**Document segment:**
On Pension Funds – several dumb questions

I note with interest that some pension funds will likely start a whole new process of trading risk, called lifespan swaps. In this model, a plan which has risk that its participants might live too long, can insure itself by doing a lifespan swap. If things go well for the pensioners, and thus ill for the pension, the insurance will help make up the shortfall.

I am reminded that AIG insured risky paper so it could be treated as cash, and when they needed to pony up the money, they went under.

So the dumb question is, if the insurer can make money, then aren’t the insured, overall, paying more than they need to? Individuals do this because they cannot afford to be the rare but heavy loser. Large pension funds should not have this perspective, eh? Conversely, if the insurer can not make money, they will simply go bankrupt. So it would appear that a large pension fund is either betting they lose, or betting they lose. Why would they do this?

The enthusiasm for any new kind of paper is infectious, and it also makes me sick. We cannot have carbon tax, but we may get carbon trading. We can have credit default swaps, until the paper pyramid collapses.

I note that a certain bank proudly tells its retirees that it put the maximum allowed by law into its pension plan to increase its funding.

So the dumb question here is, how did they ever get a law which limits the amount they can put in? No matter how good a year they get, they have prevented themselves from doing too much catch-up funding. Note that when the reverse is true, they are given extra years, five or ten, to sort-of plan to catch up.

Finally, another fine company proudly sent every employee an “about your company” update every year showing how they would retire, benefits, et cetera. Then they made their older employees a departure offer. At one meeting, it was asked how the company treated inflation. The answer was, historically, the pension plan has been inflated at .7 – seven tenths – of inflation. Being a recipient of this plan, I can assure you that it has never been increased, and the dental benefits are based on a dental fee guide from the year of the departure offer.

**Given entries:**
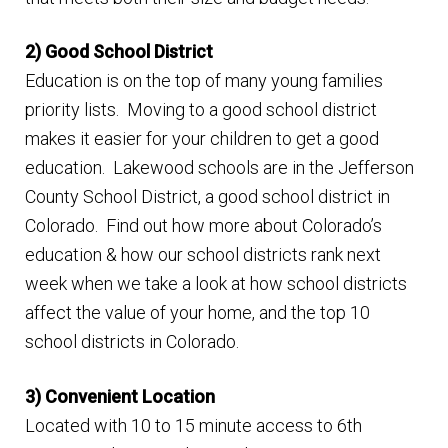
n
m
u
2) Good School District
e
Education is on the top of many young families
n
priority lists. Moving to a good school district
u
makes it easier for your children to get a good
education. Lakewood schools are in the Jefferson
County School District, a good school district in
Colorado. Find out how more about Colorado’s
education & how our school districts rank next
week when we take a look at how school districts
affect the value of your home, and the top 10
school districts in Colorado.
3) Convenient Location
Located with 10 to 15 minute access to 6th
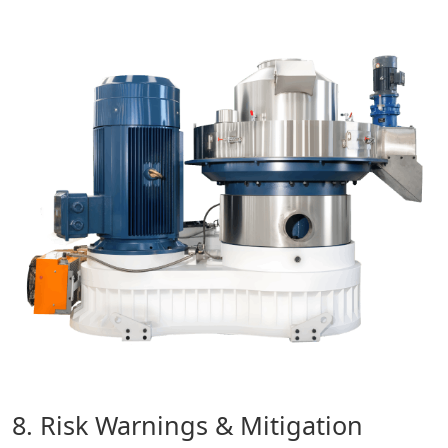
8. Risk Warnings & Mitigation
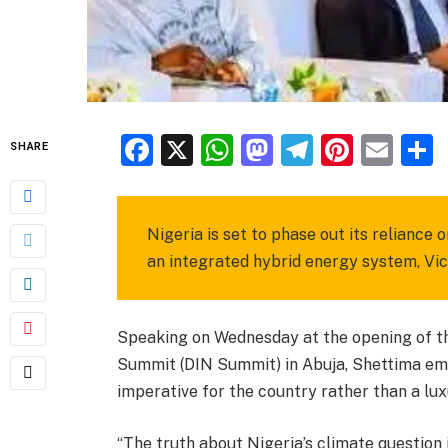
Facebook
X
WhatsApp
Mastodon
Telegra
Pinter
Ema
SHARE
Nigeria is set to phase out its reliance
an integrated hybrid energy system, Vi
Speaking on Wednesday at the opening of th
Summit (DIN Summit) in Abuja, Shettima emp
imperative for the country rather than a lux
“The truth about Nigeria’s climate question 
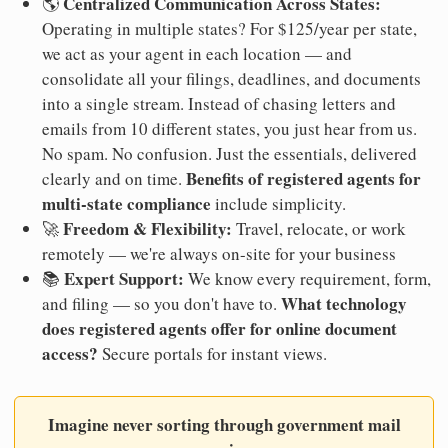
Centralized Communication Across States:
🌎
Operating in multiple states? For $125/year per state,
we act as your agent in each location — and
consolidate all your filings, deadlines, and documents
into a single stream. Instead of chasing letters and
emails from 10 different states, you just hear from us.
No spam. No confusion. Just the essentials, delivered
Benefits of registered agents for
clearly and on time.
multi-state compliance
include simplicity.
Freedom & Flexibility:
🚀
Travel, relocate, or work
remotely — we're always on-site for your business
Expert Support:
📚
We know every requirement, form,
What technology
and filing — so you don't have to.
does registered agents offer for online document
access?
Secure portals for instant views.
Imagine never sorting through government mail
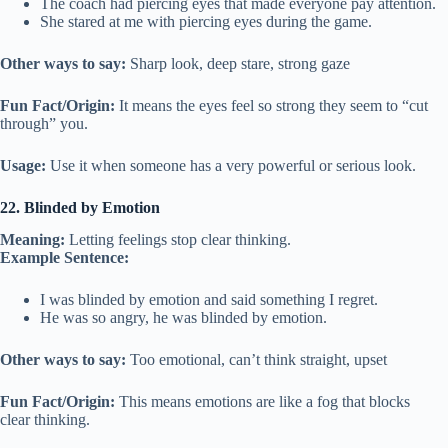
The coach had piercing eyes that made everyone pay attention.
She stared at me with piercing eyes during the game.
Other ways to say:
Sharp look, deep stare, strong gaze
Fun Fact/Origin:
It means the eyes feel so strong they seem to “cut
through” you.
Usage:
Use it when someone has a very powerful or serious look.
22. Blinded by Emotion
Meaning:
Letting feelings stop clear thinking.
Example Sentence:
I was blinded by emotion and said something I regret.
He was so angry, he was blinded by emotion.
Other ways to say:
Too emotional, can’t think straight, upset
Fun Fact/Origin:
This means emotions are like a fog that blocks
clear thinking.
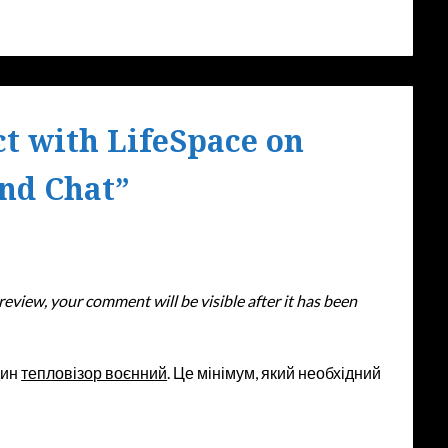
t with LifeSpace on
and Chat
”
eview, your comment will be visible after it has been
дин
тепловізор воєнний
. Це мінімум, який необхідний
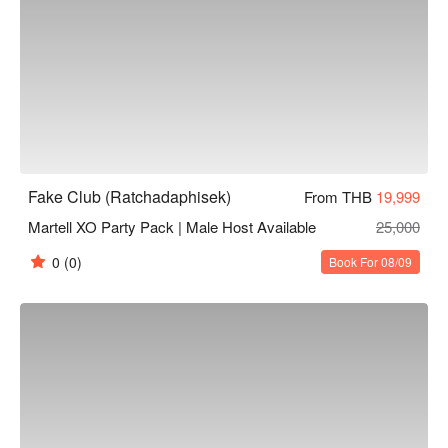
Fake Club (Ratchadaphisek)
From THB
19,999
Martell XO Party Pack | Male Host Available
25,000
0
(0)
Book For 08/09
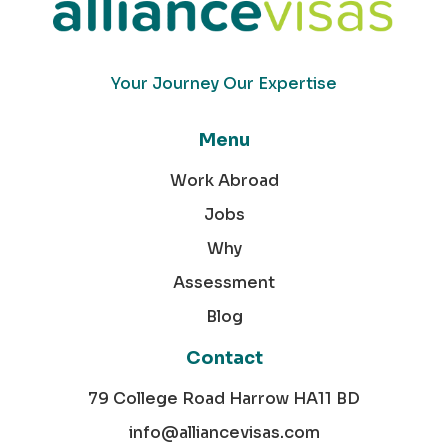
Your Journey Our Expertise
Menu
Work Abroad
Jobs
Why
Assessment
Blog
Contact
79 College Road Harrow HA11 BD
info@alliancevisas.com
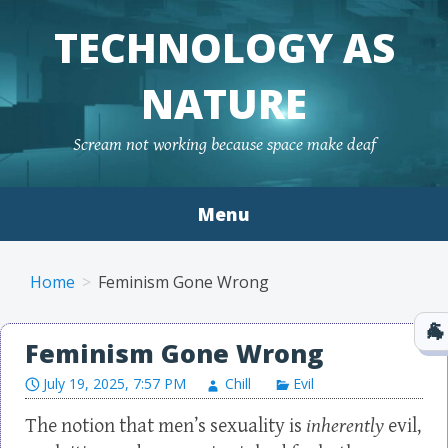
TECHNOLOGY AS
NATURE
Scream not working because space make deaf
Menu
Skip to content
Home
Feminism Gone Wrong
Feminism Gone Wrong
July 19, 2025, 7:57 PM
Chill
Evil
The notion that men’s sexuality is
inherently
evil,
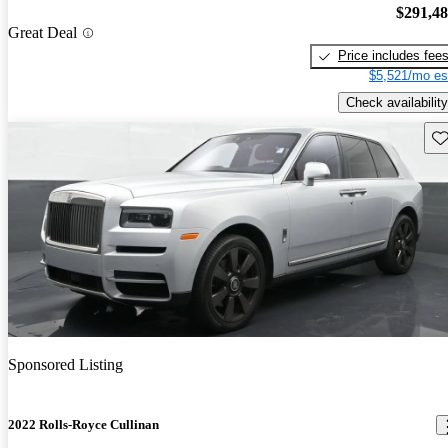
$291,4
Great Deal
Price includes fee
$5,521/mo es
Check availability
Sav
Sponsored Listing
2022 Rolls-Royce Cullinan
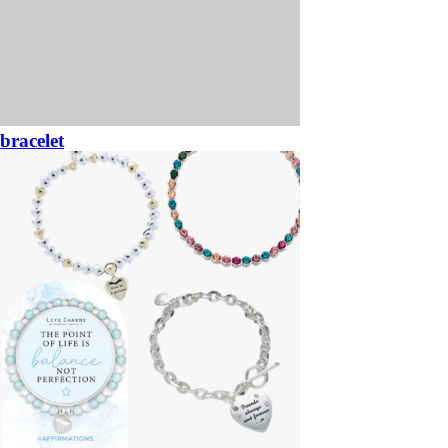
bracelet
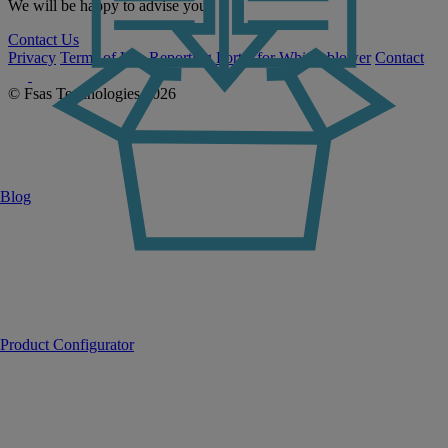
We will be happy to advise you.
Contact Us
Privacy
Terms of Use
Reporting Portal for Whistleblower
Contact
© Fsas Technologies 2026
Blog
Product Configurator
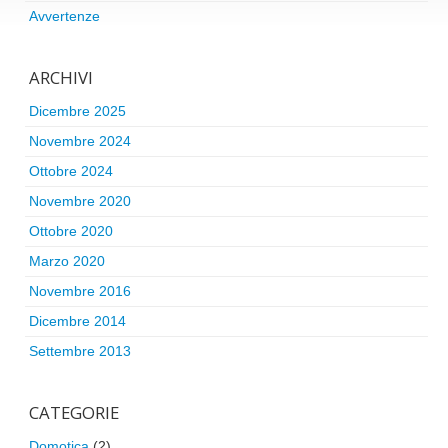
Avvertenze
ARCHIVI
Dicembre 2025
Novembre 2024
Ottobre 2024
Novembre 2020
Ottobre 2020
Marzo 2020
Novembre 2016
Dicembre 2014
Settembre 2013
CATEGORIE
Domotica
(2)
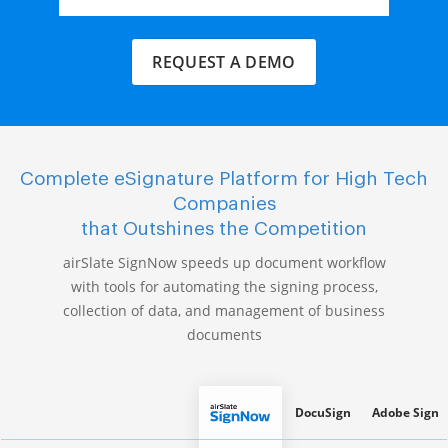
REQUEST A DEMO
Complete eSignature Platform for High Tech
Companies
that Outshines the Competition
airSlate SignNow speeds up document workflow
with tools for automating the signing process,
collection of data, and management of business
documents
DocuSign
Adobe Sign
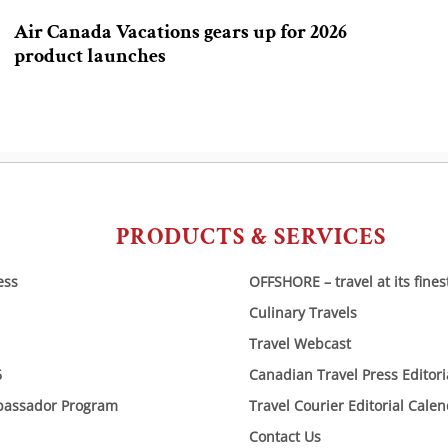
Air Canada Vacations gears up for 2026
product launches
PRODUCTS & SERVICES
ess
OFFSHORE – travel at its fines
Culinary Travels
Travel Webcast
6
Canadian Travel Press Editor
bassador Program
Travel Courier Editorial Cale
Contact Us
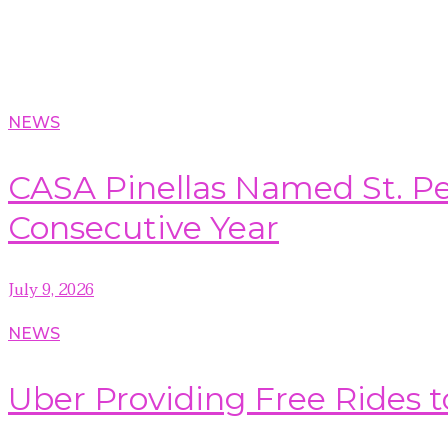
NEWS
CASA Pinellas Named St. Pet
Consecutive Year
July 9, 2026
NEWS
Uber Providing Free Rides t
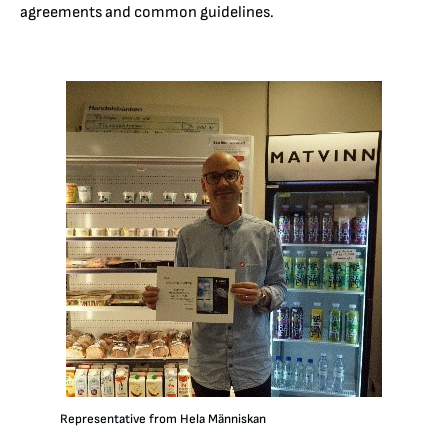
agreements and common guidelines.
Representative from Hela Människan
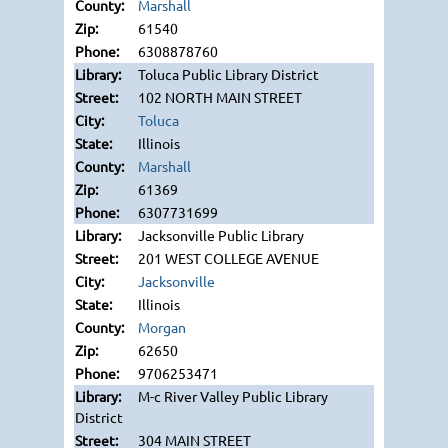
Marshall
61540
6308878760
Toluca Public Library District
102 NORTH MAIN STREET
Toluca
Illinois
Marshall
61369
6307731699
Jacksonville Public Library
201 WEST COLLEGE AVENUE
Jacksonville
Illinois
Morgan
62650
9706253471
M-c River Valley Public Library
District
304 MAIN STREET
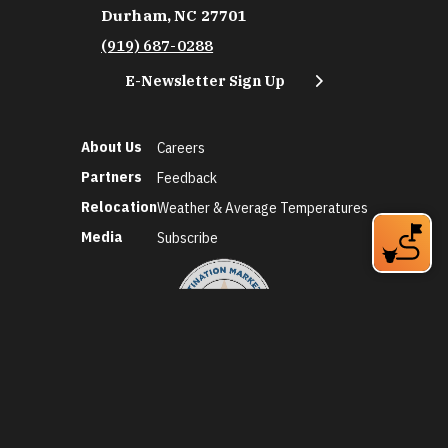
Durham, NC 27701
(919) 687-0288
E-Newsletter Sign Up
About Us
Careers
Partners
Feedback
Relocation
Weather & Average Temperatures
Media
Subscribe
©2026 Discover Durham. All Rights Reserved.
Privacy Policy
Social Media Policy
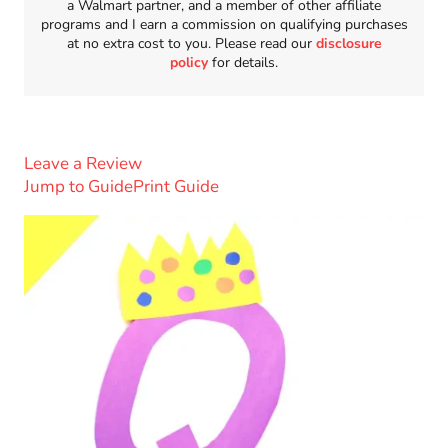
a Walmart partner, and a member of other affiliate
programs and I earn a commission on qualifying purchases
at no extra cost to you. Please read our
disclosure
policy
for details.
Leave a Review
Jump to Guide
Print Guide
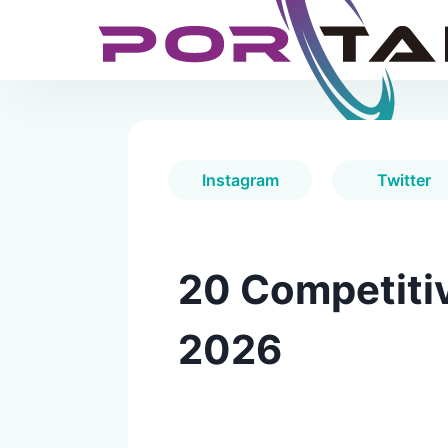
Instagram
Twitter
20 Competitiv
2026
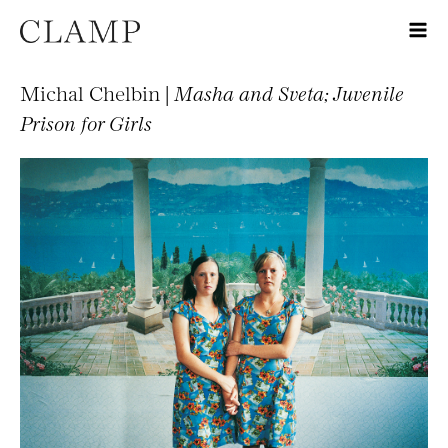
Michal Chelbin |
Masha and Sveta; Juvenile
Prison for Girls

**Requirement 1:** In the text on pension funds, at what fraction of inflation was the pension plan said to have been historically inflated?
**Requirement 2:** Reproduce the part of the pension-fund text between "I am reminded" and "they do this?", inclusive.
**Requirement 3:** Continue the essay on pension funds, starting after its last sentence.

**Output 1:** Seven tenths (.7) of inflation.

**Output 2:**
I am reminded that AIG insured risky paper so it could be treated as cash, and when they needed to pony up the money, they went under.

So the dumb question is, if the insurer can make money, then aren’t the insured, overall, paying more than they need to? Individuals do this because they cannot afford to be the rare but heavy loser. Large pension funds should not have this perspective, eh? Conversely, if the insurer can not make money, they will simply go bankrupt. So it would appear that a large pension fund is either betting they lose, or betting they lose. Why would they do this?

**Output 3:**
Even better, the company merged its defined benefit plan with its defined contribution plan, and somehow gave itself a four year contribution holiday, because there was surplus in the plan – due to its not being inflated, eh? When taken to court, it was judged that the company’s action in merging plans was illegal, but that it could not be undone. Since the company was in the computing business, and records must be kept for seven years, it is obvious that the old files could have been restored and the intervening transactions reprocessed. Perhaps legal opinions on what can and cannot be done in computing should not be decided by legal experts, but that is another rebuke to common sense, eh?

So here is the final dumb question. This (nameless) company appears to have lied to its employees about future pension increases, abused surpluses to increase profits at the expense of pensioners, and somewhat cooked the books to make it harder to see this in a clear court case. You’re waiting for the dumb question, and here it is:

Is this the level of integrity the employees should have expected?